(Dataset entries)
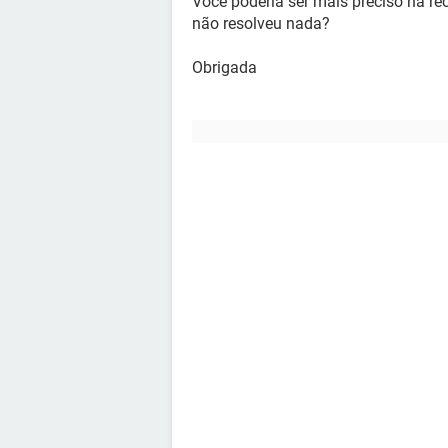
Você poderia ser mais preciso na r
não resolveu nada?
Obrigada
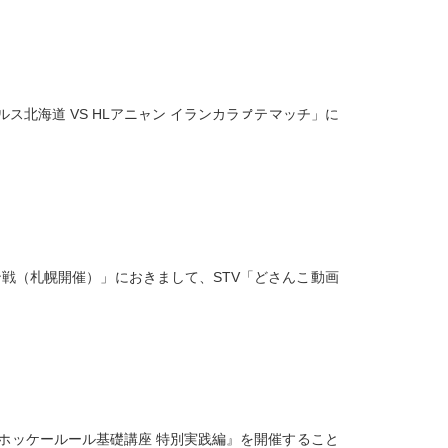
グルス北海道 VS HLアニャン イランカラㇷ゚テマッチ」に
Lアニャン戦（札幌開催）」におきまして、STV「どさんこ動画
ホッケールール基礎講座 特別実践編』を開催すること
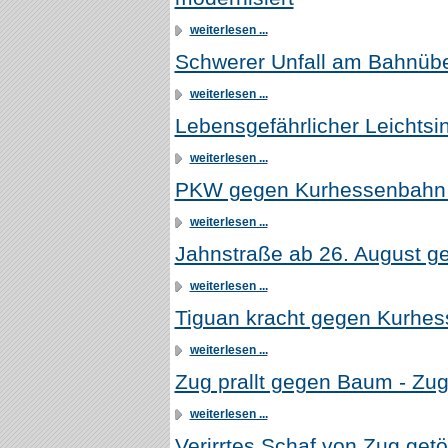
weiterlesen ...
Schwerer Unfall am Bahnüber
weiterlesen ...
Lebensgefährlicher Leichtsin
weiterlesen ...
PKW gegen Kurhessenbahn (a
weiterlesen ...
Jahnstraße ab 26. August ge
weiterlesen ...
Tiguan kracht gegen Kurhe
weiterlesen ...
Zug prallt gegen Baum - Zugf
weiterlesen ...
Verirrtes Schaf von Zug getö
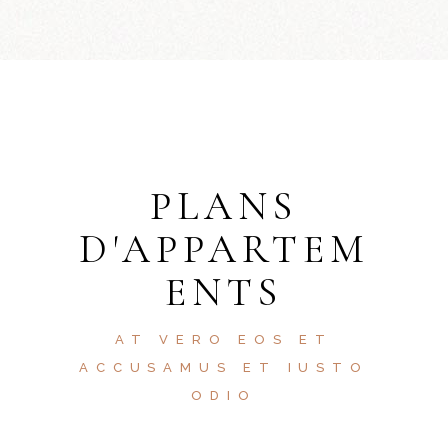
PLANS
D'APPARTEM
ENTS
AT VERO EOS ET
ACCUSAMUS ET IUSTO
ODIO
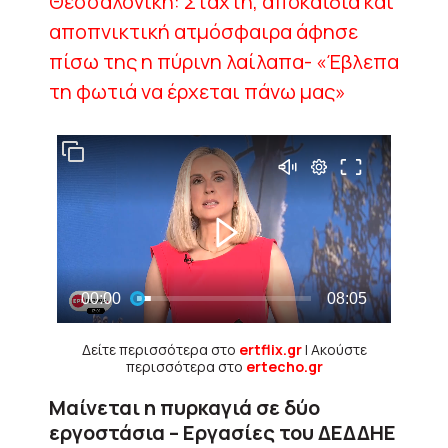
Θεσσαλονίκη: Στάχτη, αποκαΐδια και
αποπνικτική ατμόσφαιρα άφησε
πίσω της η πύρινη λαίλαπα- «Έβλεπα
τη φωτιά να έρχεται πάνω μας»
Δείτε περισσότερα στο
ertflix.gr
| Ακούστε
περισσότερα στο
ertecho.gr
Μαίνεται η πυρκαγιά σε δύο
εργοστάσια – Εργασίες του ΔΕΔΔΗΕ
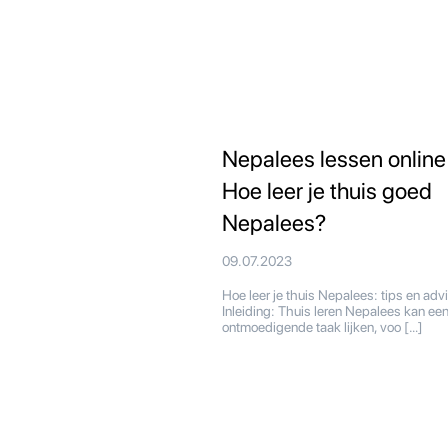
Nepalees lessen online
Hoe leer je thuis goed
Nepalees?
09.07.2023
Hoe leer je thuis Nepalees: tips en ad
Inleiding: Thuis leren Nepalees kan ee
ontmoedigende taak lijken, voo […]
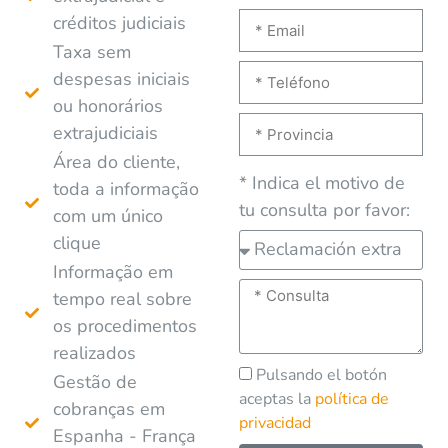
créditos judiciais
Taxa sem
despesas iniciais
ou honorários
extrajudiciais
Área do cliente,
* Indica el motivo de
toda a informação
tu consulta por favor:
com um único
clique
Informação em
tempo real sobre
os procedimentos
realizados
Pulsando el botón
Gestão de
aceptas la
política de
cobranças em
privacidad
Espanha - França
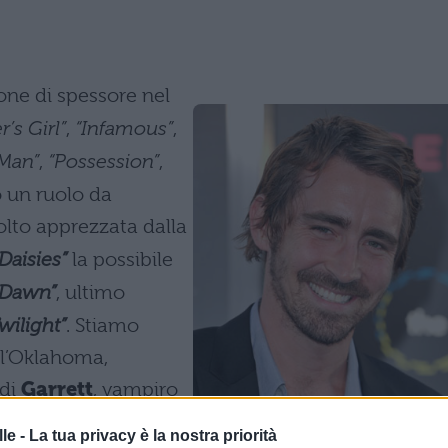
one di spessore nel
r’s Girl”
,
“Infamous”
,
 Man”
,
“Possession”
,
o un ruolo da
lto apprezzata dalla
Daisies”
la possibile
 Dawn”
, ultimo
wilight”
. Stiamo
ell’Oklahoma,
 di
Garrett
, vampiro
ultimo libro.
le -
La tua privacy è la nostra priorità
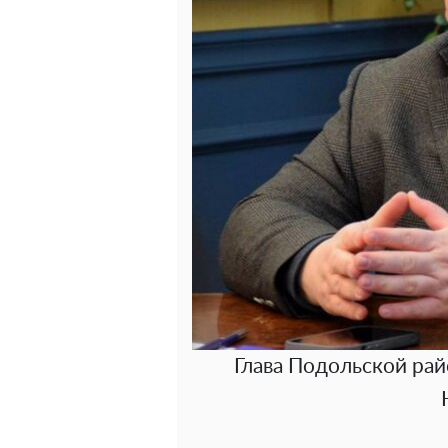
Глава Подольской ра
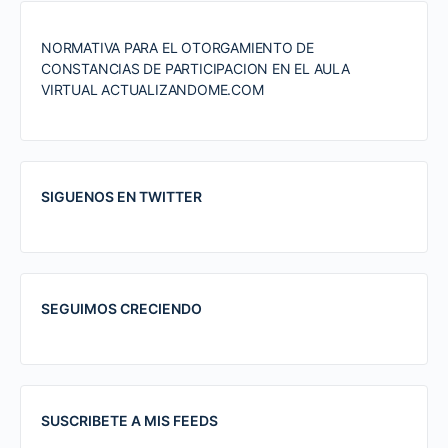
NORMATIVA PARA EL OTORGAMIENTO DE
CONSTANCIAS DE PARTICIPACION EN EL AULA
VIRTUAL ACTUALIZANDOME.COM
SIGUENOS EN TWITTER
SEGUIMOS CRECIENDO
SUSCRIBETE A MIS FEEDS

### YOUR ASSIGNMENT
Could you retype every line of the material above word for word, leaving out the pictures?

### SOLUTION TO THIS EXERCISE
Você poderia ser mais preciso na r
não resolveu nada?
Obrigada
グルス北海道 VS HLアニャン イランカラㇷ゚テマッチ」に
Lアニャン戦（札幌開催）」におきまして、STV「どさんこ動画
ホッケールール基礎講座 特別実践編』を開催すること
weiterlesen ...
Schwerer Unfall am Bahnüber
weiterlesen ...
Lebensgefährlicher Leichtsin
weiterlesen ...
PKW gegen Kurhessenbahn (a
weiterlesen ...
Jahnstraße ab 26. August ge
weiterlesen ...
Tiguan kracht gegen Kurhe
weiterlesen ...
Zug prallt gegen Baum - Zugf
weiterlesen ...
Verirrtes Schaf von Zug getö
PLANS
D'APPARTEM
ENTS
AT VERO EOS ET
ACCUSAMUS ET IUSTO
ODIO
Θεσσαλονίκη: Στάχτη, αποκαΐδια και
αποπνικτική ατμόσφαιρα άφησε
πίσω της η πύρινη λαίλαπα- «Έβλεπα
τη φωτιά να έρχεται πάνω μας»
Δείτε περισσότερα στο
ertflix.gr
| Ακούστε
περισσότερα στο
ertecho.gr
Μαίνεται η πυρκαγιά σε δύο
εργοστάσια – Εργασίες του ΔΕΔΔΗΕ
Nepalees lessen online
Hoe leer je thuis goed
Nepalees?
09.07.2023
Hoe leer je thuis Nepalees: tips en ad
Inleiding: Thuis leren Nepalees kan ee
ontmoedigende taak lijken, voo […]
créditos judiciais
Taxa sem
despesas iniciais
ou honorários
extrajudiciais
Área do cliente,
* Indica el motivo de
toda a informação
tu consulta por favor:
com um único
clique
Informação em
tempo real sobre
os procedimentos
realizados
Pulsando el botón
Gestão de
aceptas la
política de
cobranças em
privacidad
Espanha - França
one di spessore nel
r’s Girl”
,
“Infamous”
,
 Man”
,
“Possession”
,
o un ruolo da
lto apprezzata dalla
Daisies”
la possibile
 Dawn”
, ultimo
wilight”
. Stiamo
ell’Oklahoma,
 di
Garrett
, vampiro
ultimo libro.
le -
La tua privacy è la nostra priorità
Глава Подольской ра
NORMATIVA PARA EL OTORGAMIENTO DE
CONSTANCIAS DE PARTICIPACION EN EL AULA
VIRTUAL ACTUALIZANDOME.COM
SIGUENOS EN TWITTER
SEGUIMOS CRECIENDO
SUSCRIBETE A MIS FEEDS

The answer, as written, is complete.